**Exercise goal:** Find the word "lines" in the data, then copy each line where it is found.

▼

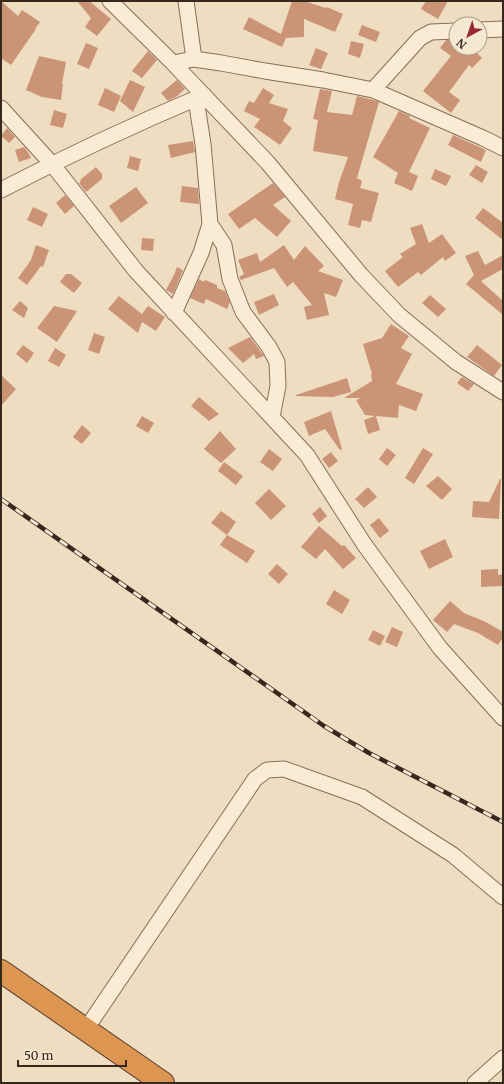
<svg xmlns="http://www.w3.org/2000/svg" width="504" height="1084" viewBox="0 0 504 1084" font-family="Merriweather,serif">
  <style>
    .building { fill: #cc9477 }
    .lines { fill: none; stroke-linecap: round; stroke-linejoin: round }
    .street-casing { stroke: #876e59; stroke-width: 17 }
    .highway-casing { stroke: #553d2d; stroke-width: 24 }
    .street { stroke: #f9ebd4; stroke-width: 15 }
    .highway { stroke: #dd9652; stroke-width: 22 }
    .rail-casing { stroke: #37281d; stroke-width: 4.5 }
    .rail { stroke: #f5e8d1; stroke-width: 3; stroke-dasharray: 9; stroke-linecap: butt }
  </style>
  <rect width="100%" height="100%" fill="#eeddc1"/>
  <path class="building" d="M1,1L18,16L22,10L40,22L35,29H36L11,65L1,58Z
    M77,1H89L111,19L97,36L85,27L91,18Z
    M292,1H304L326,8L327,7L343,14L335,32L304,19V37L286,38L282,47L243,29L249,17L281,34Z
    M426,1H448L438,19L421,9Z
    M362,25L380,32L376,42L358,35Z
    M446,40H456V48H472L482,58L472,68L469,65L449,92L460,100L451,113L423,91L451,56L440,48Z
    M351,41L364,44L360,58L348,54Z
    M86,43L98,48L89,69L77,64Z
    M316,48L328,53L321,69L309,65Z
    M148,51L157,60L142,78L132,71Z
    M39,56L66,62L62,84H63L61,100L42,97L26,90Z
    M130,80L145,87L133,112L120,101Z
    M177,80L185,89L176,97L168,101L161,93Z
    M105,88L121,96L114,112L98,105Z
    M263,88L274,95L269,103L288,109L283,121L292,128L280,145L254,127L260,119L244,111L249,101L254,103Z
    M320,89L332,91L327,112L352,115L357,96L370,99L379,102L357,178L362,181L360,188L379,193L371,222L362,220L360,228L348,225L353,204L335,199L339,182L348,157L313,151L318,120L313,119Z
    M54,110L67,114L63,128L50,125Z
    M399,111L410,116L409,118L430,128L409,172L418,176L412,191L394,183L398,173L373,157Z
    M7,128L15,137L9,143L1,136Z
    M453,135L486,150L481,162L448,145Z
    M193,141L195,152L171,158L168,145Z
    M24,147L28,152L31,158L19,162L15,150Z
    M130,156L141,159L138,171L127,168Z
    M476,165L488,172L482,183L469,175Z
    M96,167L102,174V179L86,192L79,183L81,181L80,180Z
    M435,169L451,176L446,186L431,179Z
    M273,183L285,197L273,205L291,221L277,237L255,218L239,229L228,214Z
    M182,186L198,188L199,204L180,202Z
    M136,187L148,203L121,223L109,206Z
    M65,195L74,206L65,214L56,203Z
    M33,207L48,214L42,227L27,220Z
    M483,208L503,223V240L475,218Z
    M422,224L429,243L442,234L456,253L445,261L443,257L421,275L418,272L398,287L385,271L403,257L400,254L416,244L410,228Z
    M142,238L154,239L153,251L141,250Z
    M36,245L49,250L43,267L41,266L27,285L18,278L31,260Z
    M284,245L294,260L305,246L324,266L318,271L343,280L336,297L324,293L329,315L307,320L304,307L312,305L293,282L287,287L274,268L241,280L239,277L244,274L238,260L257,253L260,262Z
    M478,251L485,265L503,255V269L481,281L503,301V315L466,284L474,275L465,256Z
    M177,267L183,270L173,294L166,290L174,275Z
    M66,274H71L82,283L74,293L60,282Z
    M199,279L204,282L205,280L217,285V288L225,291L230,302L227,309L206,299L204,304L190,298Z
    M274,294L279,305L259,315L254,302Z
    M430,295L446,309L438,317L422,303Z
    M119,296L142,314L148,306L165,317L156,331L142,322L138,333L108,309Z
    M20,301L28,308L24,318L12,310Z
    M54,306L77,311L57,342L37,328Z
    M391,324L409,336L401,348L412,354L396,384L423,394L416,411L399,405L398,418L376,416L380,430L368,434L364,420L375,416L365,415L356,400L361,398H344L372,381L371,374H372L363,344L382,338Z
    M94,333L105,337L99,354L88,350Z
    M250,337L264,356L256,359L254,354L243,363L228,348Z
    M23,345L34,353L27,363L16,354Z
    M477,345L502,365L494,376L467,357Z
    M55,348L66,355L59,367L48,361Z
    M1,375L16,389L1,406Z
    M462,377L474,384L468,391L457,383Z
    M347,378L351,392L333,397L296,396V395Z
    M199,397L219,414L209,421L191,406Z
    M331,411L342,449L340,450L325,429L309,436L304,422Z
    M142,416L154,423L148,433L136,426Z
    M82,425L91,433L82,444L73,437Z
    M220,431L236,449L221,463L204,449Z
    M387,448L396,455L387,466L379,459Z
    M423,448L433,454L414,484L405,478Z
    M269,449L282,459L273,471L260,462Z
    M331,452L338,461L329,468L322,459Z
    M224,462L243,476L236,485L218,471Z
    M438,476L452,489L442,500L426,486Z
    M500,479H501L499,519L472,517L473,501L489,502Z
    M368,487L377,497L364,508L355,499Z
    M269,489L286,506L271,520L255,503Z
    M320,507L327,516L319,523L312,514Z
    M221,511L236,522L227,535L211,523Z
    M379,518L389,531L380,538L370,525Z
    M319,526L342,546L344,545L356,558L343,569L325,549L316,559L301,547Z
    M227,535L255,551L247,563L220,545Z
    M445,539L453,557L429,569L420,551Z
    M277,564L288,574L279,584L268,574Z
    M498,569V575L503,574V586L481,587V570Z
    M334,590L350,600L342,614L326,604Z
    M450,601L464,613L486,622L503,632V637L498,645L478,633L454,624L447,632L433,620Z
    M392,627L403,632L397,647L385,642Z
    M373,630L385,636L380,646L368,640Z"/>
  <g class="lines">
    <defs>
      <path id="street" d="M110,1L173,63L268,163L361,275L399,315L456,362L503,392
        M186,1L194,59
        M480,30L503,29
        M173,63L194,59L221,63L265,71L323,80L373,90L483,138L503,148
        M373,90L420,38L431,32L456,31
        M1,108L52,164L136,271L307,455L364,544L440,648L503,718
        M1,190C67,156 135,124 204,95
        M210,224L224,245L230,279L243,312L269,347L277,362L278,386L272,417
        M174,313L201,253L210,224L203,144L196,99
        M86,1029L255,779L267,770L284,769L362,797L453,855L503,897
        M475,1083L503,1058"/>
      <path id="highway" d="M1,971L163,1083"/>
    </defs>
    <use href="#street" class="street-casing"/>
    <use href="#highway" class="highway-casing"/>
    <use href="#street" class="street"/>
    <use href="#highway" class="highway"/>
    <defs>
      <path id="rail" d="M1,499L324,726L369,753L503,822"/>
    </defs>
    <use href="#rail" class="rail-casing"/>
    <use href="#rail" class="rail"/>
  </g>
  <rect width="504" height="1084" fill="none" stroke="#37281d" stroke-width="4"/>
  <g transform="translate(468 36) rotate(220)"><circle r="19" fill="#f5e8d1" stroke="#a99b89"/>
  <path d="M0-3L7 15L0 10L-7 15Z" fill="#962932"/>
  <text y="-6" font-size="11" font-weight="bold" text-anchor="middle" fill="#37281d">N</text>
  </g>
  <path d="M18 1060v6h108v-6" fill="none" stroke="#37281d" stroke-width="2"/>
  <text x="24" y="1060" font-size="12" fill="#37281d" stroke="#f5e8d1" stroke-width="3" paint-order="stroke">50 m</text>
</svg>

▲

**Expected answer:**
    .lines { fill: none; stroke-linecap: round; stroke-linejoin: round }
  <g class="lines">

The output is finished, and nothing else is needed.